Copy out the rows below, changing "developed" to "edited" wherever it occurs and keeping everything else the same. Leave the pictures out.

□ □ □

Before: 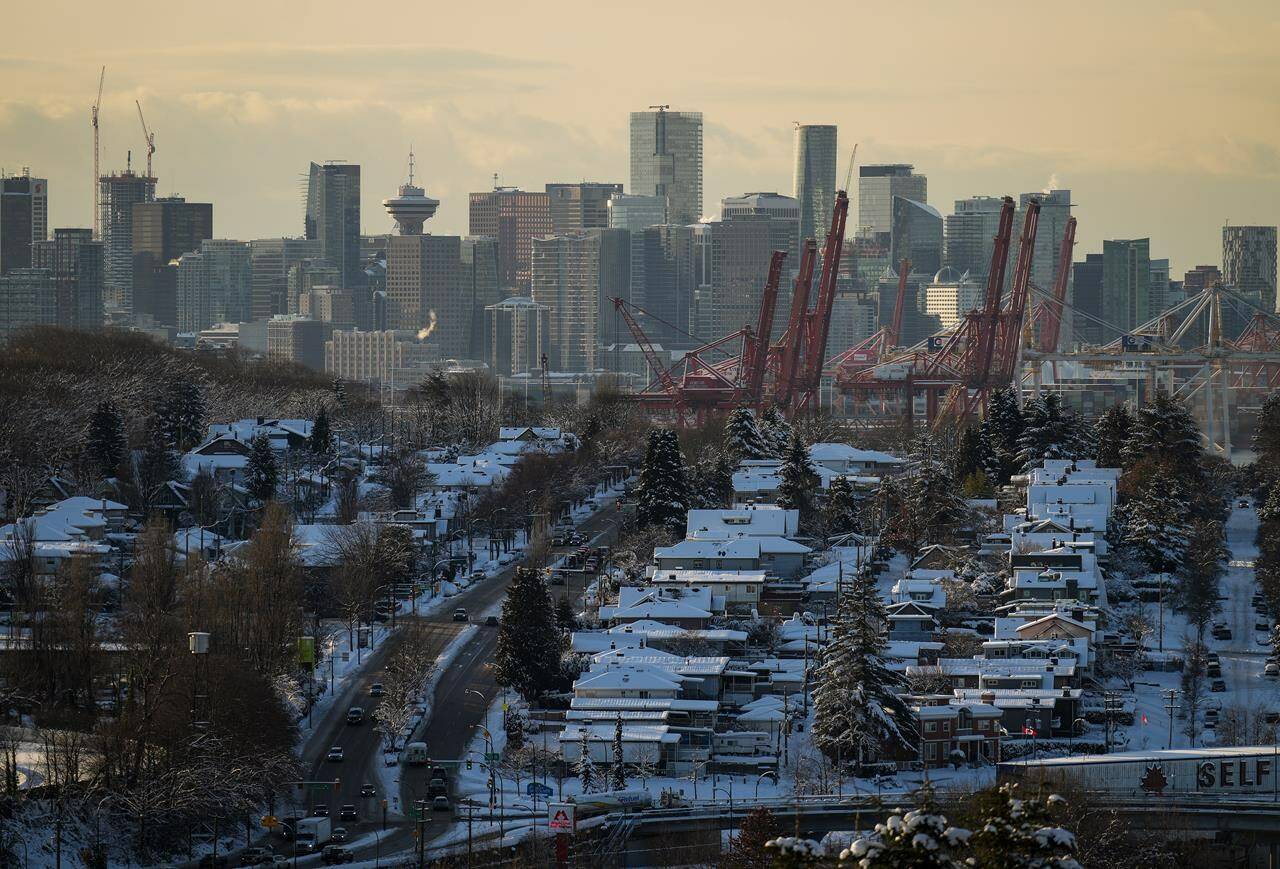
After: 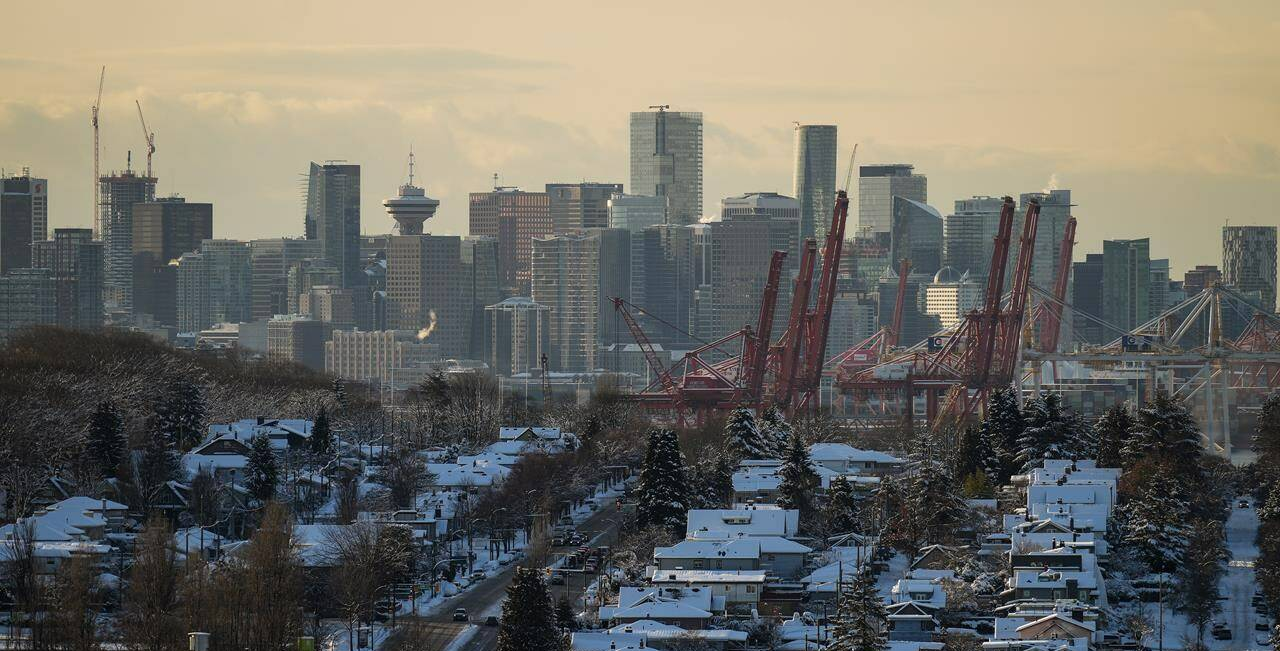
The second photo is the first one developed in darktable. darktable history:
crop: bottom 24.98%
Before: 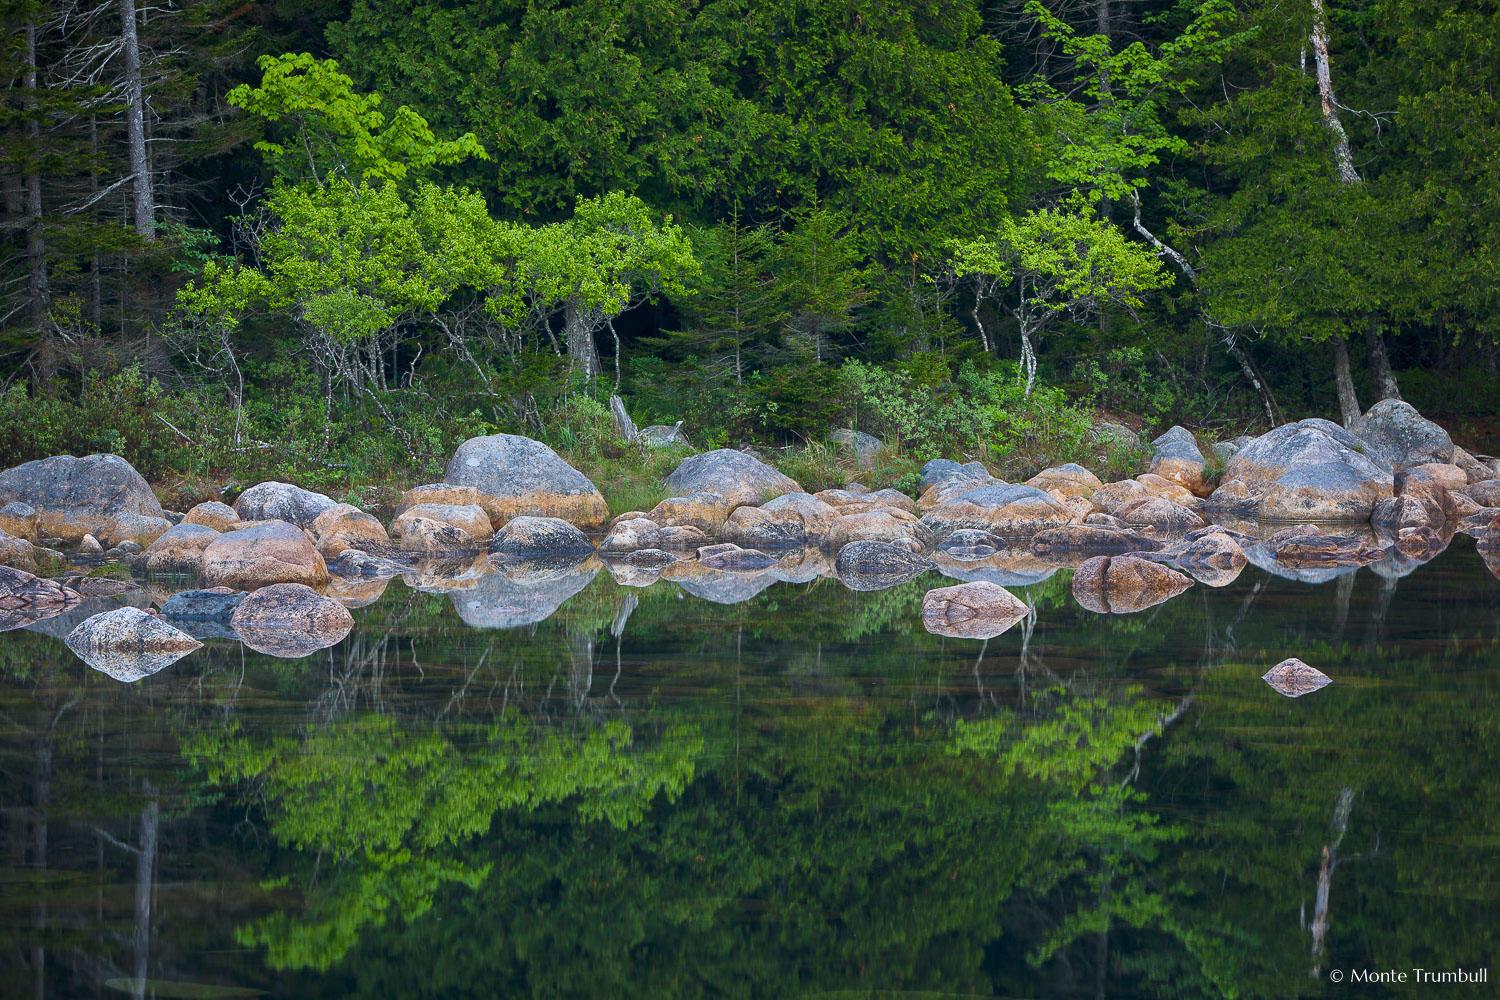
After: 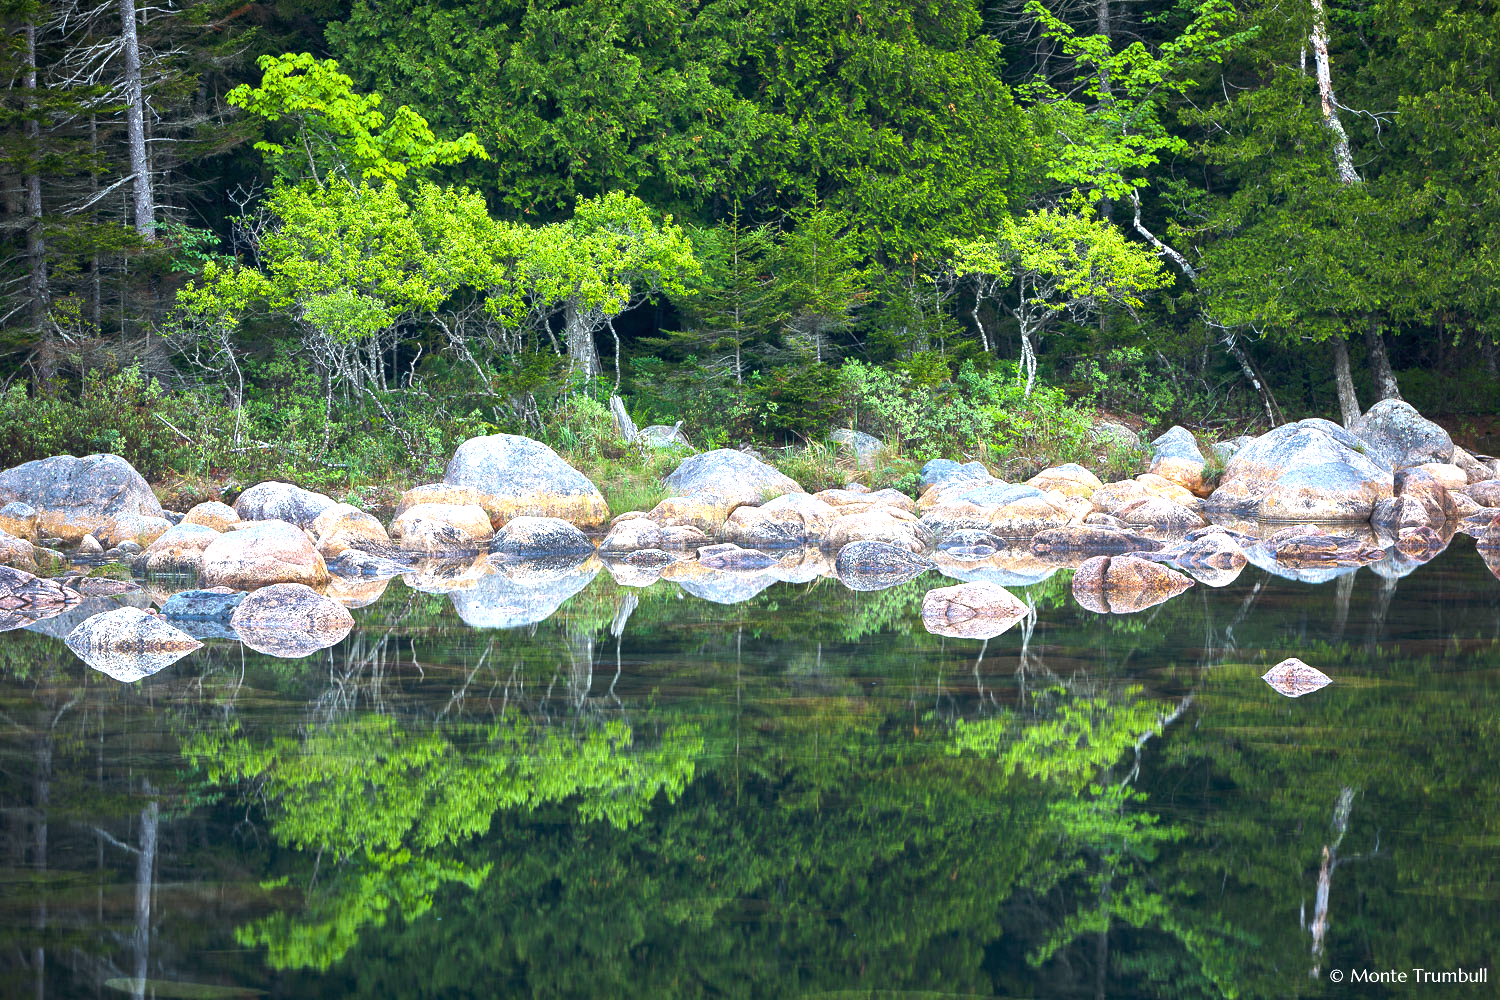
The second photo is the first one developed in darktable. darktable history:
exposure: black level correction 0, exposure 1.1 EV, compensate exposure bias true, compensate highlight preservation false
tone equalizer: -8 EV -0.417 EV, -7 EV -0.389 EV, -6 EV -0.333 EV, -5 EV -0.222 EV, -3 EV 0.222 EV, -2 EV 0.333 EV, -1 EV 0.389 EV, +0 EV 0.417 EV, edges refinement/feathering 500, mask exposure compensation -1.57 EV, preserve details no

□ □ □

■ THE ANSWER
Before: 
After: 
The second photo is the first one edited in darktable. darktable history:
crop: bottom 24.98%
Before: 
After: 
The second photo is the first one edited in darktable. darktable history:
exposure: black level correction 0, exposure 1.1 EV, compensate exposure bias true, compensate highlight preservation false
tone equalizer: -8 EV -0.417 EV, -7 EV -0.389 EV, -6 EV -0.333 EV, -5 EV -0.222 EV, -3 EV 0.222 EV, -2 EV 0.333 EV, -1 EV 0.389 EV, +0 EV 0.417 EV, edges refinement/feathering 500, mask exposure compensation -1.57 EV, preserve details no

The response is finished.